BRANO DA ESAMINARE:
Que­sto reso­conto del New York Times con­ferma che il pre­si­dente Obama, quando ha incon­trato il pre­mier Renzi, non poteva non essere a cono­scenza dell’uccisione di Lo Porto con un drone Cia, avve­nuta tre mesi prima. Dimo­stra che il «tre­mendo dolore», da lui tar­di­va­mente espresso, non implica un cam­bio di poli­tica sull’uso dei droni kil­ler. È lo stesso Pre­si­dente degli Stati uniti (ripor­ta­vamo sul mani­fe­sto il 12 giu­gno 2012 in base a un’inchiesta del New York Times) ad appro­vare la “kill list”, aggior­nata di con­ti­nuo, com­pren­dente per­sone di tutto il mondo che, giu­di­cate nocive per gli Stati uniti e i loro inte­ressi, sono con­dan­nate segre­ta­mente a morte con l’accusa di ter­ro­ri­smo. Soprat­tutto quando «insieme al ter­ro­ri­sta, che verrà col­pito dal drone, c’è la fami­glia», spetta al Pre­si­dente «la valu­ta­zione morale finale». Giunto il nul­lao­sta del Pre­si­dente, l’operatore, como­da­mente seduto alla con­solle di comando del drone negli Stati uniti a 10mila km di distanza, lan­cia i mis­sili con­tro quella casa in Paki­stan o in un altro paese indi­cata come rifu­gio del ter­ro­ri­sta. È stata soprat­tutto la Cia a usare i droni kil­ler in Afgha­ni­stan, Paki­stan, Iraq, Yemen, Soma­lia e diversi altri paesi. Il Comando per le ope­ra­zioni spe­ciali del Pen­ta­gono, che effet­tua azioni paral­lele a quelle Cia, ha cer­cato nel 2013 di assu­mere il con­trollo di tutte le ope­ra­zioni dei droni, ma non c’è riuscito.

RIGHE DI DATI:
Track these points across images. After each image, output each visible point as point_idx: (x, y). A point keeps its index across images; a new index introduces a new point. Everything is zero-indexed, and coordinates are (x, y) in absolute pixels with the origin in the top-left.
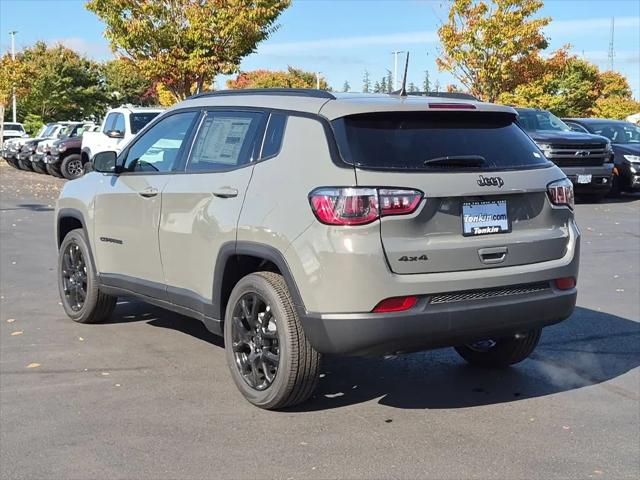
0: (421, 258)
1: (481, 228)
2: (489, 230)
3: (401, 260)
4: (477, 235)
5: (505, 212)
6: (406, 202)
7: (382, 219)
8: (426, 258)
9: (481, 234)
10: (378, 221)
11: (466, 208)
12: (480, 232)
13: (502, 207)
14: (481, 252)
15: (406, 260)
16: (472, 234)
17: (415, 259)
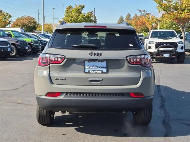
0: (63, 79)
1: (93, 71)
2: (97, 72)
3: (56, 79)
4: (91, 73)
5: (105, 66)
6: (59, 60)
7: (51, 65)
8: (65, 80)
9: (93, 73)
10: (49, 65)
11: (86, 63)
12: (92, 72)
13: (104, 64)
14: (89, 79)
15: (58, 79)
16: (89, 73)
17: (61, 79)
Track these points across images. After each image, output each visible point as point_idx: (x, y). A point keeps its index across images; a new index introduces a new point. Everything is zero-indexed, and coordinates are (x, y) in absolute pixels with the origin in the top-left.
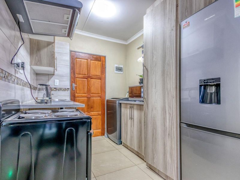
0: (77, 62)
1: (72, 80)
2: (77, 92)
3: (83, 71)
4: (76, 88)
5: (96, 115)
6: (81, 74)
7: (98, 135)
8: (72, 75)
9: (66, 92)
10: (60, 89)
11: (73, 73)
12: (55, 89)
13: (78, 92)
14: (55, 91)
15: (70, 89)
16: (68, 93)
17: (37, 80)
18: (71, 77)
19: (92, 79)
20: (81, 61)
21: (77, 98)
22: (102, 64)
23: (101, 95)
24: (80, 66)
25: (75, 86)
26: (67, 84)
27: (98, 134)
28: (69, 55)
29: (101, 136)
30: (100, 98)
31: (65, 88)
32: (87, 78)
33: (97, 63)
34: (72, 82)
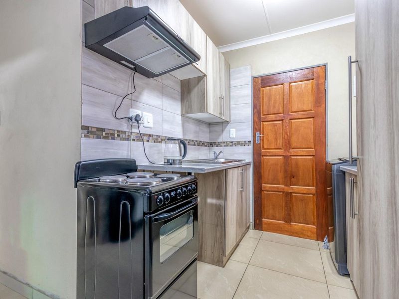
0: (264, 92)
1: (256, 126)
2: (263, 147)
3: (274, 107)
4: (262, 139)
5: (302, 194)
6: (270, 114)
7: (308, 236)
8: (256, 118)
9: (246, 147)
10: (238, 144)
11: (257, 114)
12: (231, 144)
13: (265, 147)
14: (230, 146)
15: (252, 142)
16: (249, 149)
17: (210, 132)
18: (254, 122)
19: (293, 121)
20: (270, 90)
21: (265, 157)
22: (318, 85)
23: (316, 151)
24: (270, 99)
25: (261, 137)
26: (247, 133)
27: (309, 234)
28: (250, 85)
29: (317, 240)
30: (311, 157)
31: (245, 141)
32: (282, 120)
33: (303, 86)
34: (255, 129)
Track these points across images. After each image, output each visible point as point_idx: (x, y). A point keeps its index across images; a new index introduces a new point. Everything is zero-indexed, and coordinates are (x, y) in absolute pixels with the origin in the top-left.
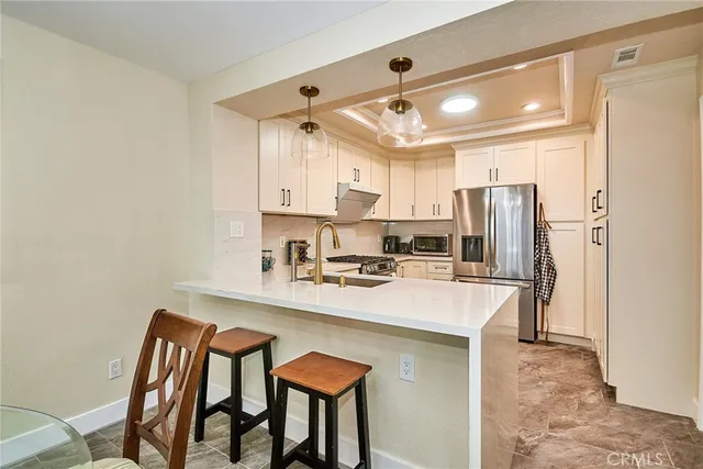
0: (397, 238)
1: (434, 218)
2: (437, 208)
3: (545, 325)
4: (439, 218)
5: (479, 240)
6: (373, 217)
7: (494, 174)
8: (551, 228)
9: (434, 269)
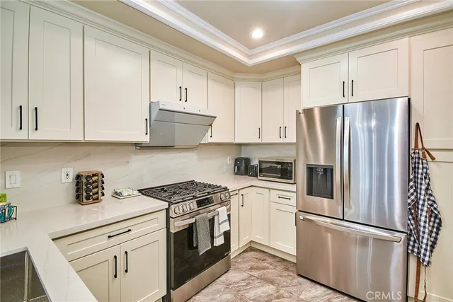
0: (248, 160)
1: (280, 141)
2: (283, 131)
3: (422, 291)
4: (286, 141)
5: (328, 171)
6: (211, 140)
7: (349, 87)
8: (433, 158)
9: (278, 198)
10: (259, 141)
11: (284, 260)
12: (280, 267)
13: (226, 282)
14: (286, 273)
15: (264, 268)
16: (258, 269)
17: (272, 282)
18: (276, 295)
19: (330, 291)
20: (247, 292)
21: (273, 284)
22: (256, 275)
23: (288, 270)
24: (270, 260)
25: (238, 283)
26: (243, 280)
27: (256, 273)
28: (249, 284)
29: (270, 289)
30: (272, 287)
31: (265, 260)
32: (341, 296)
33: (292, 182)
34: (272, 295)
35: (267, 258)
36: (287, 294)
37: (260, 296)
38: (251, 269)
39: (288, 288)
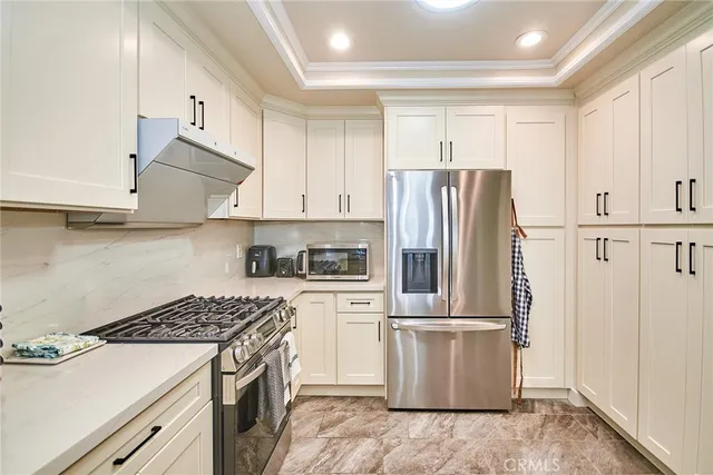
0: (271, 250)
1: (340, 217)
2: (345, 201)
4: (349, 217)
6: (235, 212)
7: (447, 150)
8: (525, 236)
9: (349, 306)
10: (302, 216)
11: (358, 398)
12: (359, 408)
13: (300, 467)
14: (372, 415)
15: (341, 420)
16: (332, 424)
17: (366, 435)
18: (382, 448)
19: (435, 414)
20: (342, 466)
21: (369, 437)
22: (337, 435)
23: (372, 409)
24: (340, 405)
25: (317, 459)
26: (322, 451)
27: (333, 432)
28: (335, 452)
29: (367, 445)
30: (369, 440)
31: (332, 408)
32: (447, 414)
33: (366, 277)
34: (377, 451)
35: (333, 404)
36: (394, 441)
37: (364, 462)
38: (322, 428)
39: (389, 433)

COMPITI DA SVOLGERE:
a – Nel brano sui droni killer, in quale anno il Comando per le operazioni speciali del Pentagono ha tentato di assumere il controllo di tutte le operazioni dei droni?
b – Riduci a un elenco puntato il paragrafo del brano sui droni killer che inizia con «Questo resoconto del New York Times», conservandone i fatti principali.
c – Prosegui il brano sui droni killer a partire dal punto in cui termina.

RISPOSTE AI COMPITI:
a – Nel 2013.

b –
- Secondo il resoconto del New York Times, quando ha incontrato il premier Renzi, Obama non poteva non sapere dell'uccisione di Lo Porto. Lo Porto era stato ucciso tre mesi prima con un drone Cia.
- Il «tremendo dolore» espresso tardivamente da Obama non implica un cambio di politica sui droni killer.
- È il Presidente degli Stati Uniti ad approvare la "kill list". La lista è aggiornata di continuo e comprende persone di tutto il mondo, giudicate nocive per gli Stati Uniti e condannate segretamente a morte con l'accusa di terrorismo.
- Quando insieme al terrorista c'è la famiglia, spetta al Presidente «la valutazione morale finale».
- Dopo il nullaosta del Presidente, un operatore negli Stati Uniti, a 10mila km di distanza, lancia i missili contro la casa indicata come rifugio del terrorista.
- È stata soprattutto la Cia a usare i droni killer, in Afghanistan, Pakistan, Iraq, Yemen, Somalia e diversi altri paesi.
- Nel 2013 il Comando per le operazioni speciali del Pentagono ha cercato di prendere il controllo di tutte le operazioni dei droni, senza riuscirci.

c –
La Cia con­ti­nua ad ope­rare con un numero impre­ci­sato di droni kil­ler. Si aggiun­gono a que­sti circa 250 droni da attacco della U.S. Air Force, parte di una flotta di circa 7500 droni di tutti i tipi gestiti dal Pen­ta­gono. Il loro numero è in aumento, tanto che scar­seg­giano i piloti di droni. Quelli in ser­vi­zio sono costretti a turni stres­santi, che accre­scono i «danni col­la­te­rali». Ma l’alto numero di vit­time civili è dovuto soprat­tutto al fatto che la mag­gior parte degli attac­chi dei droni (oltre il 60% in Paki­stan) è diretta con­tro case abi­tate anche da donne e bam­bini. Il numero di vit­time civili è desti­nato ad aumen­tare con l’uso di veli­voli robo­tici in grado di decol­lare, attac­care e rien­trare alla base auto­no­ma­mente. Tra que­sti il nEU­ROn, costruito da un con­sor­zio euro­peo di cui fa parte Ale­nia Aer­mac­chi, che sarà capace di «effet­tuare auto­ma­ti­ca­mente il rico­no­sci­mento del ber­sa­glio». In attesa della guerra robo­tiz­zata, Roberta Pinotti (che come Renzi ha ini­ziato da capo­scout) è decisa a far par­te­ci­pare l’Italia alla guerra dei droni: ha chie­sto a Washing­ton di poter armare gli MQ-9 Rea­per, i droni kil­ler Usa acqui­stati dall’Italia, cia­scuno capace di lan­ciare 14 mis­sili «Fuoco dell’inferno». Ottimi per distrug­gere in Libia i bar­coni dei traf­fi­canti di essere umani. Salvo il «danno col­la­te­rale» di qual­che altra strage di innocenti.